§ Aim of the task: The answer should contain each record below, repeated exactly.

*** Dataset records

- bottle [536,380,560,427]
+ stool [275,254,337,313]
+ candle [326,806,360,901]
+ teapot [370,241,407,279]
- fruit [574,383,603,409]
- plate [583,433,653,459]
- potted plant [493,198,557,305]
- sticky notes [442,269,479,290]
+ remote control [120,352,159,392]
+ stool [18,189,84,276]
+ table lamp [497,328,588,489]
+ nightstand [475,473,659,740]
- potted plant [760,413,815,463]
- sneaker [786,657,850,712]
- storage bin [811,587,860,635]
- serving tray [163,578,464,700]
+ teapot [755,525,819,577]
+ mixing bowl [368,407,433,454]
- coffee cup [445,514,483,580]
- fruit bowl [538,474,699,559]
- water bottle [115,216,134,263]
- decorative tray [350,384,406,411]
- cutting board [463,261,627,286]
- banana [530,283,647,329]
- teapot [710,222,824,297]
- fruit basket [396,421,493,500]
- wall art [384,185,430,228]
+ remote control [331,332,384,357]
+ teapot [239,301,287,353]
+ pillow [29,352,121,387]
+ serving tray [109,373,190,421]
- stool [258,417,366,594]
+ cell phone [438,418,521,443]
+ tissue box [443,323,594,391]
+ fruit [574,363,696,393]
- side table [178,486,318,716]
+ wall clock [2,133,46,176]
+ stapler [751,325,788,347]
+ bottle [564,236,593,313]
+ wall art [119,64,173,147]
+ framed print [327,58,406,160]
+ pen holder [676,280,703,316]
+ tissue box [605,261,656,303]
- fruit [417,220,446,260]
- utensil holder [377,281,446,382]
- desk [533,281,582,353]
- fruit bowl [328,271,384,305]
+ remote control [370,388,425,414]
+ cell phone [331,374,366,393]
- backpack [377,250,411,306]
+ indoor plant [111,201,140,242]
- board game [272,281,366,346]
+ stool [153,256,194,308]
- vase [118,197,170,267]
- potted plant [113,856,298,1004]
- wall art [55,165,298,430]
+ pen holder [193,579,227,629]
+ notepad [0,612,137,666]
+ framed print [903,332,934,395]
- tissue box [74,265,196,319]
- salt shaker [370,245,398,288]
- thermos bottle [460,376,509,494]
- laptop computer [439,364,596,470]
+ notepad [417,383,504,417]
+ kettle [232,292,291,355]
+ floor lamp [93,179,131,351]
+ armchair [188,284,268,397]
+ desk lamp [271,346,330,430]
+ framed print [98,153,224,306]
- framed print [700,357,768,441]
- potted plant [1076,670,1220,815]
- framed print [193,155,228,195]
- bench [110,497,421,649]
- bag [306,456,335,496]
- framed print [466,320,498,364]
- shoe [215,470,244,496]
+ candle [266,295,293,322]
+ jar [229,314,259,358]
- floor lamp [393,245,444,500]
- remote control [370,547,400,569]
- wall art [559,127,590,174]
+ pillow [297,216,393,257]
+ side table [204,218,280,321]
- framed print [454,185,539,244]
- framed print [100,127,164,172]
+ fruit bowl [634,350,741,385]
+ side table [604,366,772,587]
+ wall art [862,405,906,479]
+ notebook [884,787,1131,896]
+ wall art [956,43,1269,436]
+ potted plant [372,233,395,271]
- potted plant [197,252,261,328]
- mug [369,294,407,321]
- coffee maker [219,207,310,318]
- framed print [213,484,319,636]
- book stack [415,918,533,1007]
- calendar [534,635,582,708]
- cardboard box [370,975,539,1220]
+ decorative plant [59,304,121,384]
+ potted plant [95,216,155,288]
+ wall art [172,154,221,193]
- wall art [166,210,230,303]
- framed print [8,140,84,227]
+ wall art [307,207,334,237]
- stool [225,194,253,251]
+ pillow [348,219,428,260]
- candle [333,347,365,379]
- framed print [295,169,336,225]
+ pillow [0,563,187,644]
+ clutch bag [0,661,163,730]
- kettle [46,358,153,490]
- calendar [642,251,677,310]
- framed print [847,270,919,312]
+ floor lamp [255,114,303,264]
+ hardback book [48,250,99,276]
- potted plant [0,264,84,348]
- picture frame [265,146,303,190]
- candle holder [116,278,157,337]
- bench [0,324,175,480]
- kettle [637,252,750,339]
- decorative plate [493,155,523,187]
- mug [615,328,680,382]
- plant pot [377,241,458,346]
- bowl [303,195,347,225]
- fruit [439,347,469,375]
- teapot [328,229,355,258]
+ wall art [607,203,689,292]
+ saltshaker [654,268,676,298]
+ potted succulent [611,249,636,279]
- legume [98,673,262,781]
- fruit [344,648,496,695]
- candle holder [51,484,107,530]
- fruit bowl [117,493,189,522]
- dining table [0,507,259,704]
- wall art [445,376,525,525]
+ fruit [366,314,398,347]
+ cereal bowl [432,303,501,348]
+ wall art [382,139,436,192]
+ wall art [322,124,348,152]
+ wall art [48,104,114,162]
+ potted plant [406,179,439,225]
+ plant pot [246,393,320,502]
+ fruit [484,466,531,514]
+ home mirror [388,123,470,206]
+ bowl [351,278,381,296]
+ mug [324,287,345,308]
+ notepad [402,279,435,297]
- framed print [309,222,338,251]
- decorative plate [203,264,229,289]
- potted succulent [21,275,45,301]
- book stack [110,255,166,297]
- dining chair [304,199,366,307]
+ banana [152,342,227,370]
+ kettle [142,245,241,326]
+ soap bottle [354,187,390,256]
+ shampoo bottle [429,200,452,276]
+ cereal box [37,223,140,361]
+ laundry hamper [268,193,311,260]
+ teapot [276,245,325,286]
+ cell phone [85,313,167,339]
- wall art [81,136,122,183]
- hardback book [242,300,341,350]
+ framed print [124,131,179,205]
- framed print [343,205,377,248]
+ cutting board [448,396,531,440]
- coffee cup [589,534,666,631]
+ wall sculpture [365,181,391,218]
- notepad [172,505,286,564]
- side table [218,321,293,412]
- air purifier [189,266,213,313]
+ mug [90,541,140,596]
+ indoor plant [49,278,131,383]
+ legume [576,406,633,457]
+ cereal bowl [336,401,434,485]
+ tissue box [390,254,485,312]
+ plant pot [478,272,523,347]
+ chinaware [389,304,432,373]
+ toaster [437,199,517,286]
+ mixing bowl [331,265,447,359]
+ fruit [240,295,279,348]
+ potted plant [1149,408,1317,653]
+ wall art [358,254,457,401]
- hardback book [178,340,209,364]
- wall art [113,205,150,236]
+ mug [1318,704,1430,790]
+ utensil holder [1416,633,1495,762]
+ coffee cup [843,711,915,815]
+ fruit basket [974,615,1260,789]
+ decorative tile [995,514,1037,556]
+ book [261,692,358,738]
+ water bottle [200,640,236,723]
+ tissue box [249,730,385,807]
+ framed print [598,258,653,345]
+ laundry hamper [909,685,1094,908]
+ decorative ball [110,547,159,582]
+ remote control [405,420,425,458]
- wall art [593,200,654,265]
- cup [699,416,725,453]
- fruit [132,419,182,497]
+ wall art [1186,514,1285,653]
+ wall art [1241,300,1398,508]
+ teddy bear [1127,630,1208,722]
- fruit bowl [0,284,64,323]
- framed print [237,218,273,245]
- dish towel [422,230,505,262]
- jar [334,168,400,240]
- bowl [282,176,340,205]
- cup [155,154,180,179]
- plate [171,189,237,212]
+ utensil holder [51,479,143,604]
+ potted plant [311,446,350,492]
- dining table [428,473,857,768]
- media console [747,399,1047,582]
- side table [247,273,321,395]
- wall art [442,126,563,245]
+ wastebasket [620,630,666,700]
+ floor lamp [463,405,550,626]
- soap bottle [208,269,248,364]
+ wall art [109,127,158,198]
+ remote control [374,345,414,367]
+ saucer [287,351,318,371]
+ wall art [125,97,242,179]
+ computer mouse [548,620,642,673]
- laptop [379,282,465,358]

******

§ Solved exercise:
- bottle [536,380,560,427]
+ stool [275,254,337,313]
+ candle [326,806,360,901]
+ teapot [370,241,407,279]
- fruit [574,383,603,409]
- plate [583,433,653,459]
- potted plant [493,198,557,305]
- sticky notes [442,269,479,290]
+ remote control [120,352,159,392]
+ stool [18,189,84,276]
+ table lamp [497,328,588,489]
+ nightstand [475,473,659,740]
- potted plant [760,413,815,463]
- sneaker [786,657,850,712]
- storage bin [811,587,860,635]
- serving tray [163,578,464,700]
+ teapot [755,525,819,577]
+ mixing bowl [368,407,433,454]
- coffee cup [445,514,483,580]
- fruit bowl [538,474,699,559]
- water bottle [115,216,134,263]
- decorative tray [350,384,406,411]
- cutting board [463,261,627,286]
- banana [530,283,647,329]
- teapot [710,222,824,297]
- fruit basket [396,421,493,500]
- wall art [384,185,430,228]
+ remote control [331,332,384,357]
+ teapot [239,301,287,353]
+ pillow [29,352,121,387]
+ serving tray [109,373,190,421]
- stool [258,417,366,594]
+ cell phone [438,418,521,443]
+ tissue box [443,323,594,391]
+ fruit [574,363,696,393]
- side table [178,486,318,716]
+ wall clock [2,133,46,176]
+ stapler [751,325,788,347]
+ bottle [564,236,593,313]
+ wall art [119,64,173,147]
+ framed print [327,58,406,160]
+ pen holder [676,280,703,316]
+ tissue box [605,261,656,303]
- fruit [417,220,446,260]
- utensil holder [377,281,446,382]
- desk [533,281,582,353]
- fruit bowl [328,271,384,305]
+ remote control [370,388,425,414]
+ cell phone [331,374,366,393]
- backpack [377,250,411,306]
+ indoor plant [111,201,140,242]
- board game [272,281,366,346]
+ stool [153,256,194,308]
- vase [118,197,170,267]
- potted plant [113,856,298,1004]
- wall art [55,165,298,430]
+ pen holder [193,579,227,629]
+ notepad [0,612,137,666]
+ framed print [903,332,934,395]
- tissue box [74,265,196,319]
- salt shaker [370,245,398,288]
- thermos bottle [460,376,509,494]
- laptop computer [439,364,596,470]
+ notepad [417,383,504,417]
+ kettle [232,292,291,355]
+ floor lamp [93,179,131,351]
+ armchair [188,284,268,397]
+ desk lamp [271,346,330,430]
+ framed print [98,153,224,306]
- framed print [700,357,768,441]
- potted plant [1076,670,1220,815]
- framed print [193,155,228,195]
- bench [110,497,421,649]
- bag [306,456,335,496]
- framed print [466,320,498,364]
- shoe [215,470,244,496]
+ candle [266,295,293,322]
+ jar [229,314,259,358]
- floor lamp [393,245,444,500]
- remote control [370,547,400,569]
- wall art [559,127,590,174]
+ pillow [297,216,393,257]
+ side table [204,218,280,321]
- framed print [454,185,539,244]
- framed print [100,127,164,172]
+ fruit bowl [634,350,741,385]
+ side table [604,366,772,587]
+ wall art [862,405,906,479]
+ notebook [884,787,1131,896]
+ wall art [956,43,1269,436]
+ potted plant [372,233,395,271]
- potted plant [197,252,261,328]
- mug [369,294,407,321]
- coffee maker [219,207,310,318]
- framed print [213,484,319,636]
- book stack [415,918,533,1007]
- calendar [534,635,582,708]
- cardboard box [370,975,539,1220]
+ decorative plant [59,304,121,384]
+ potted plant [95,216,155,288]
+ wall art [172,154,221,193]
- wall art [166,210,230,303]
- framed print [8,140,84,227]
+ wall art [307,207,334,237]
- stool [225,194,253,251]
+ pillow [348,219,428,260]
- candle [333,347,365,379]
- framed print [295,169,336,225]
+ pillow [0,563,187,644]
+ clutch bag [0,661,163,730]
- kettle [46,358,153,490]
- calendar [642,251,677,310]
- framed print [847,270,919,312]
+ floor lamp [255,114,303,264]
+ hardback book [48,250,99,276]
- potted plant [0,264,84,348]
- picture frame [265,146,303,190]
- candle holder [116,278,157,337]
- bench [0,324,175,480]
- kettle [637,252,750,339]
- decorative plate [493,155,523,187]
- mug [615,328,680,382]
- plant pot [377,241,458,346]
- bowl [303,195,347,225]
- fruit [439,347,469,375]
- teapot [328,229,355,258]
+ wall art [607,203,689,292]
+ saltshaker [654,268,676,298]
+ potted succulent [611,249,636,279]
- legume [98,673,262,781]
- fruit [344,648,496,695]
- candle holder [51,484,107,530]
- fruit bowl [117,493,189,522]
- dining table [0,507,259,704]
- wall art [445,376,525,525]
+ fruit [366,314,398,347]
+ cereal bowl [432,303,501,348]
+ wall art [382,139,436,192]
+ wall art [322,124,348,152]
+ wall art [48,104,114,162]
+ potted plant [406,179,439,225]
+ plant pot [246,393,320,502]
+ fruit [484,466,531,514]
+ home mirror [388,123,470,206]
+ bowl [351,278,381,296]
+ mug [324,287,345,308]
+ notepad [402,279,435,297]
- framed print [309,222,338,251]
- decorative plate [203,264,229,289]
- potted succulent [21,275,45,301]
- book stack [110,255,166,297]
- dining chair [304,199,366,307]
+ banana [152,342,227,370]
+ kettle [142,245,241,326]
+ soap bottle [354,187,390,256]
+ shampoo bottle [429,200,452,276]
+ cereal box [37,223,140,361]
+ laundry hamper [268,193,311,260]
+ teapot [276,245,325,286]
+ cell phone [85,313,167,339]
- wall art [81,136,122,183]
- hardback book [242,300,341,350]
+ framed print [124,131,179,205]
- framed print [343,205,377,248]
+ cutting board [448,396,531,440]
- coffee cup [589,534,666,631]
+ wall sculpture [365,181,391,218]
- notepad [172,505,286,564]
- side table [218,321,293,412]
- air purifier [189,266,213,313]
+ mug [90,541,140,596]
+ indoor plant [49,278,131,383]
+ legume [576,406,633,457]
+ cereal bowl [336,401,434,485]
+ tissue box [390,254,485,312]
+ plant pot [478,272,523,347]
+ chinaware [389,304,432,373]
+ toaster [437,199,517,286]
+ mixing bowl [331,265,447,359]
+ fruit [240,295,279,348]
+ potted plant [1149,408,1317,653]
+ wall art [358,254,457,401]
- hardback book [178,340,209,364]
- wall art [113,205,150,236]
+ mug [1318,704,1430,790]
+ utensil holder [1416,633,1495,762]
+ coffee cup [843,711,915,815]
+ fruit basket [974,615,1260,789]
+ decorative tile [995,514,1037,556]
+ book [261,692,358,738]
+ water bottle [200,640,236,723]
+ tissue box [249,730,385,807]
+ framed print [598,258,653,345]
+ laundry hamper [909,685,1094,908]
+ decorative ball [110,547,159,582]
+ remote control [405,420,425,458]
- wall art [593,200,654,265]
- cup [699,416,725,453]
- fruit [132,419,182,497]
+ wall art [1186,514,1285,653]
+ wall art [1241,300,1398,508]
+ teddy bear [1127,630,1208,722]
- fruit bowl [0,284,64,323]
- framed print [237,218,273,245]
- dish towel [422,230,505,262]
- jar [334,168,400,240]
- bowl [282,176,340,205]
- cup [155,154,180,179]
- plate [171,189,237,212]
+ utensil holder [51,479,143,604]
+ potted plant [311,446,350,492]
- dining table [428,473,857,768]
- media console [747,399,1047,582]
- side table [247,273,321,395]
- wall art [442,126,563,245]
+ wastebasket [620,630,666,700]
+ floor lamp [463,405,550,626]
- soap bottle [208,269,248,364]
+ wall art [109,127,158,198]
+ remote control [374,345,414,367]
+ saucer [287,351,318,371]
+ wall art [125,97,242,179]
+ computer mouse [548,620,642,673]
- laptop [379,282,465,358]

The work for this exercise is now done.